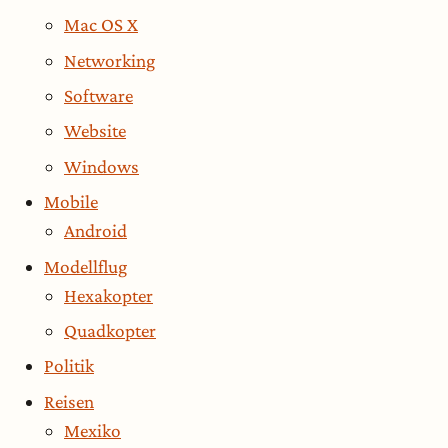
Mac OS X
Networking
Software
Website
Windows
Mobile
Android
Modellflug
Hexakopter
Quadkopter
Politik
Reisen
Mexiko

^^^^

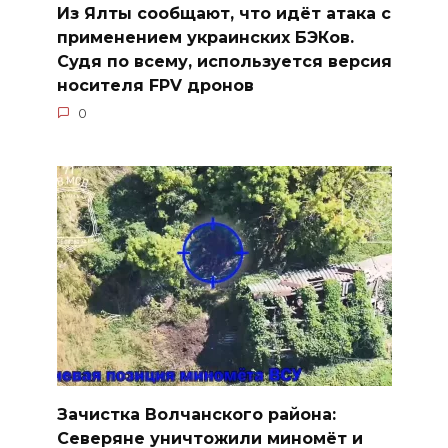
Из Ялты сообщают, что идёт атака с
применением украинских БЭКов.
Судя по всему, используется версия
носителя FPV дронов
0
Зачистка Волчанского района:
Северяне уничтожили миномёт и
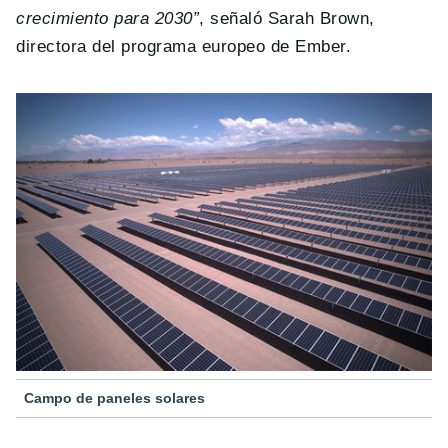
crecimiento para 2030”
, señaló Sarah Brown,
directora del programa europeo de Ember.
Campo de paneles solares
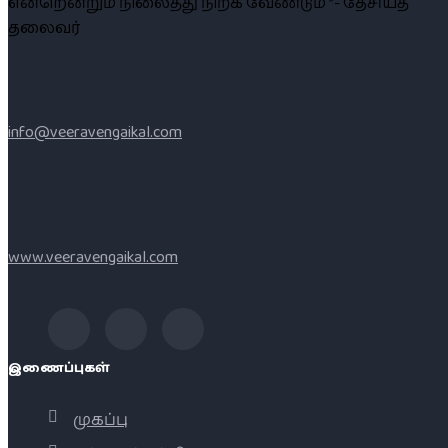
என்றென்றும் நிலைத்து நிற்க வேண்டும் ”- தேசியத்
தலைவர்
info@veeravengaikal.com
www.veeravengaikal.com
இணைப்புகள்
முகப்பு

^^^^

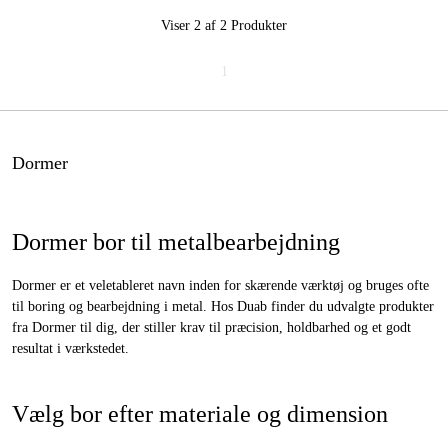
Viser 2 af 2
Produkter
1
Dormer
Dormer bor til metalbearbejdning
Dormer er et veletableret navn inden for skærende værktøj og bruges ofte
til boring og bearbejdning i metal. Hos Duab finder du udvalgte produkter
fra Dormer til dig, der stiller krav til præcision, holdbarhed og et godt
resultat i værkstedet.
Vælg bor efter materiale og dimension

^^^^

### [AIM OF THE EXERCISE]
Can you copy the data word for word, from the line containing "Из Ялты сообщают, что идёт атака с" through the line containing "Campo de paneles solares", both lines included, and leave the pictures out?

### [ANSWER]
Из Ялты сообщают, что идёт атака с
применением украинских БЭКов.
Судя по всему, используется версия
носителя FPV дронов
0
Зачистка Волчанского района:
Северяне уничтожили миномёт и
crecimiento para 2030”
, señaló Sarah Brown,
directora del programa europeo de Ember.
Campo de paneles solares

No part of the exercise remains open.